Brown, Seedy Soda Bread

The best soda bread we have ever tasted.

2 cups (240g) whole grain flour
2 cups (240g) all-purpose (plain) flour 1 teaspoon salt
1 teaspoon baking soda (bicarbonate of soda)
4 tablespoons (50g) mixed seeds, such as sesame, hemp, pumpkin, sunflower, or flax seeds (linseeds)
2 tablespoons (25g) butter, softened
1 egg
About 2 cups (500ml) buttermilk
YIELD: makes one loaf
COURSE: Bread and Baking
CUISINE: British
  1. Preheat the oven to 425°F (220°C).
  2. Using a food processor, sift together the flours, salt, and baking soda, and mix in the seeds. Add the butter and the egg. Running the processor, slowly add the buttermilk until the dough starts forming itself into a ball. Stop the machine. The dough should be quite soft, but not too sticky.

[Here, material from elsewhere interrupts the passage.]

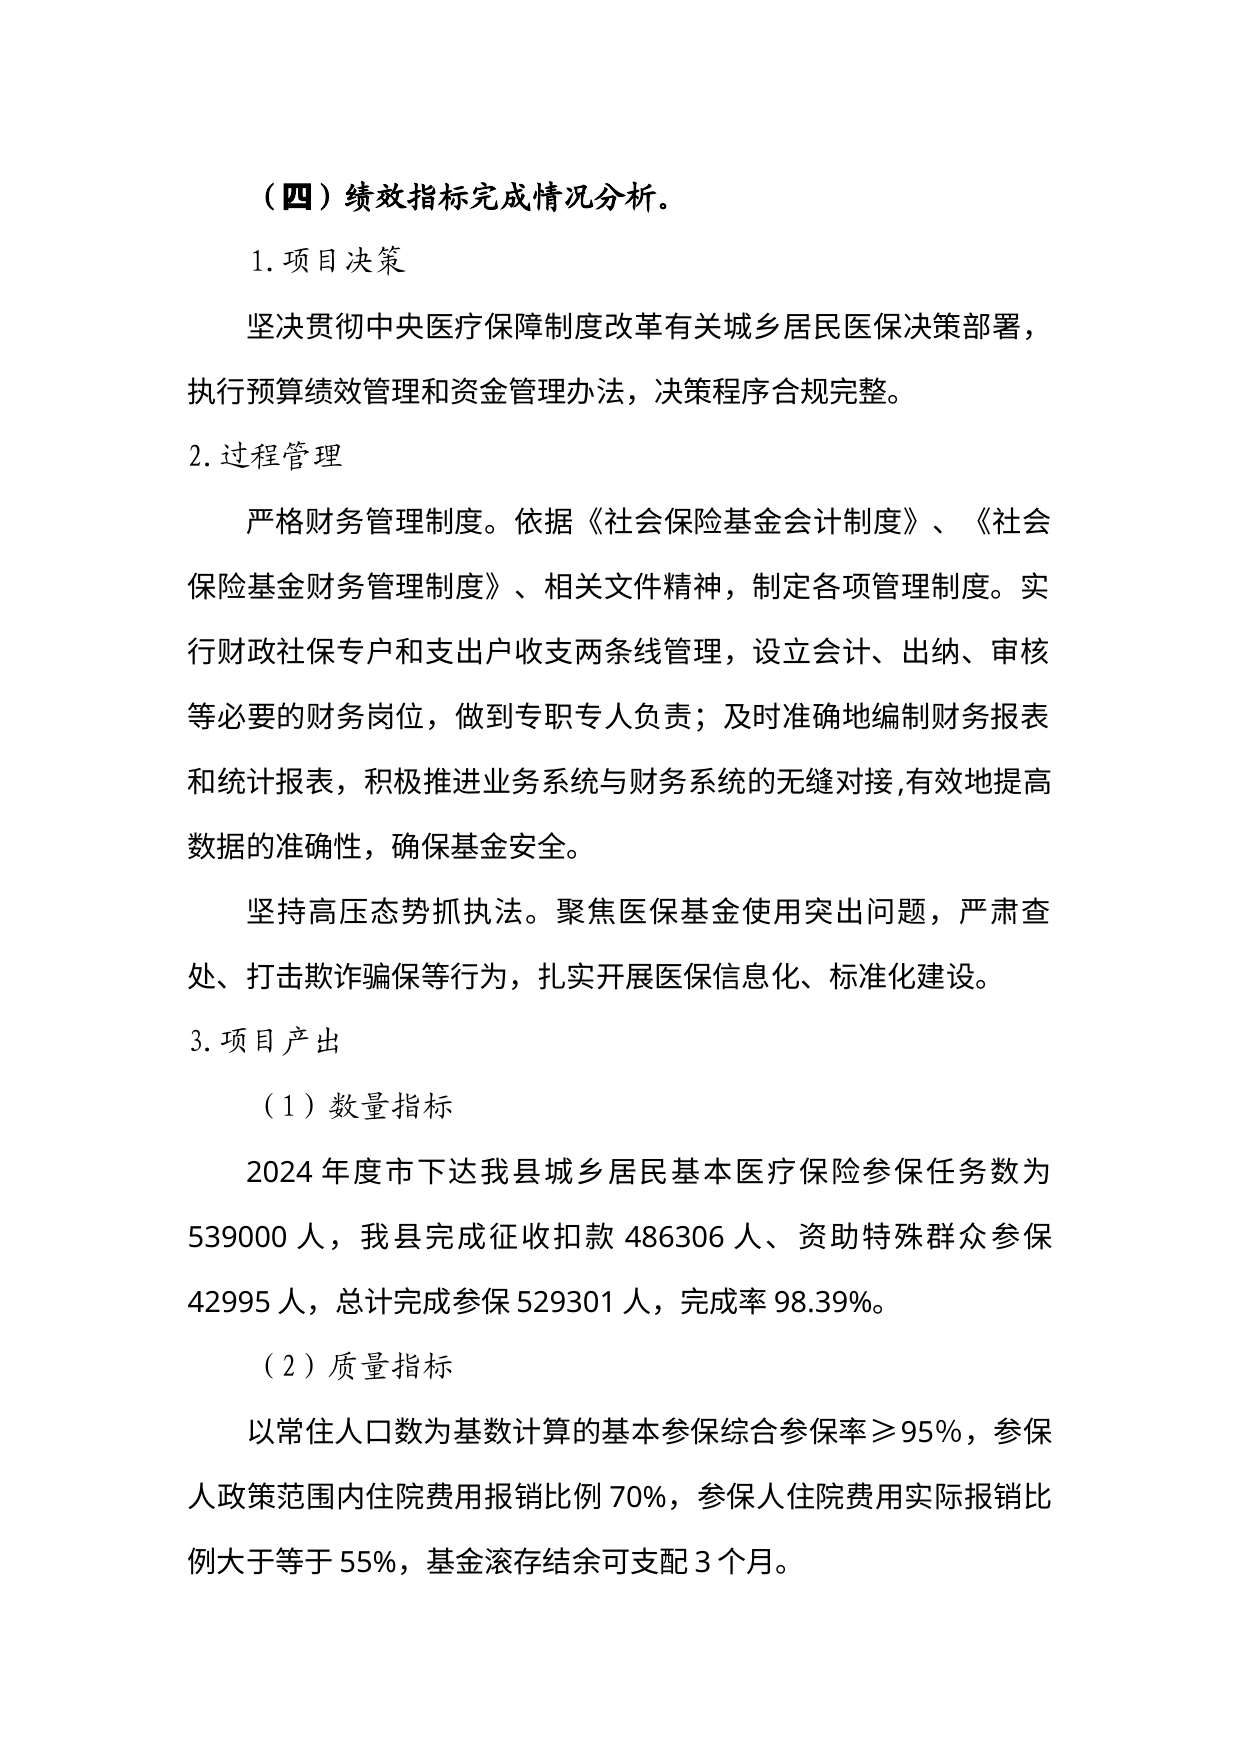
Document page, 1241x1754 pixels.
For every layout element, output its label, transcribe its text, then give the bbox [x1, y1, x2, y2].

  3. Turn the dough onto a floured work surface and gently bring the dough together into a round or an oval. Cut a deep cross on top and place into a small casserole dish or onto a baking sheet.
  4. Bake for 15 minutes. Turn down the heat to 400°F (200°C) and bake for 15 minutes more. When done, the loaf will sound slightly hollow when tapped on the bottom. Remove from the oven and place on a wire rack to cool.